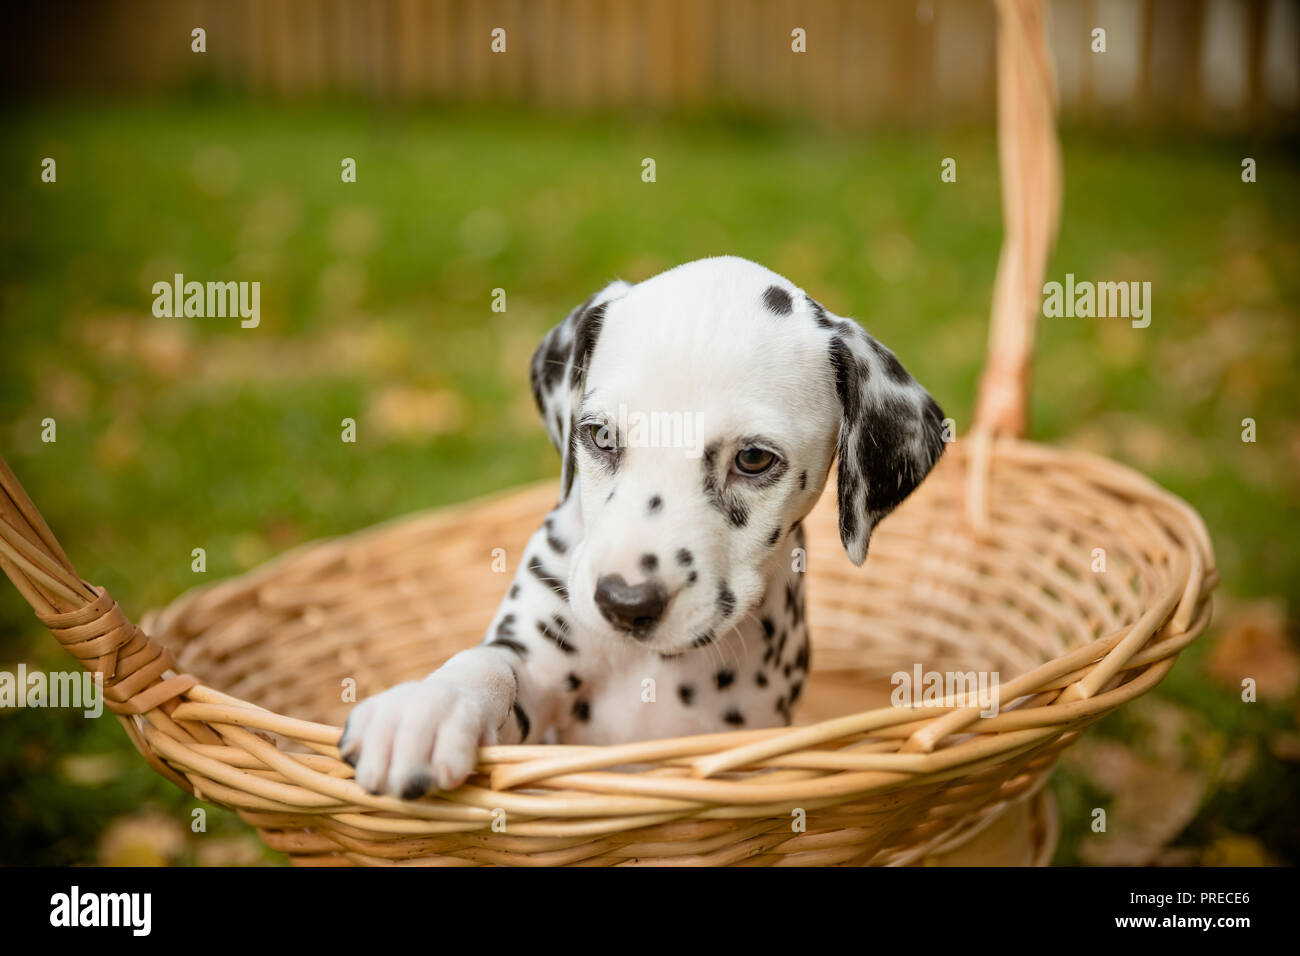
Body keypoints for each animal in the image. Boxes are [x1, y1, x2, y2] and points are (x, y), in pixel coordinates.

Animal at [338, 256, 946, 801]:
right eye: (601, 435)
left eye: (753, 459)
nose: (625, 603)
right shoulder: (538, 678)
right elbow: (489, 666)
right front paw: (425, 708)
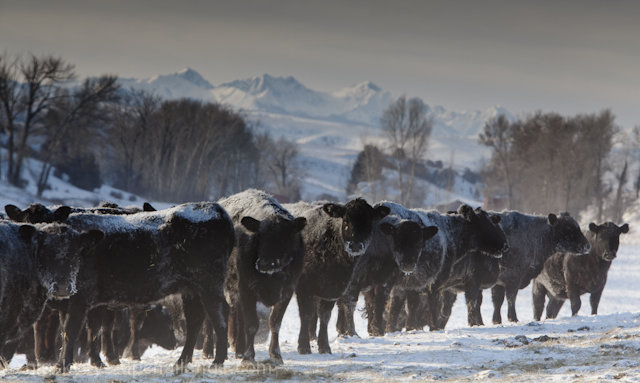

Task statement> Search the records for lines holding the word "right", then copy each line you find.

Answer area>
right eye: (601, 435)
right shoulder: (538, 678)
right elbow: (489, 666)
right front paw: (425, 708)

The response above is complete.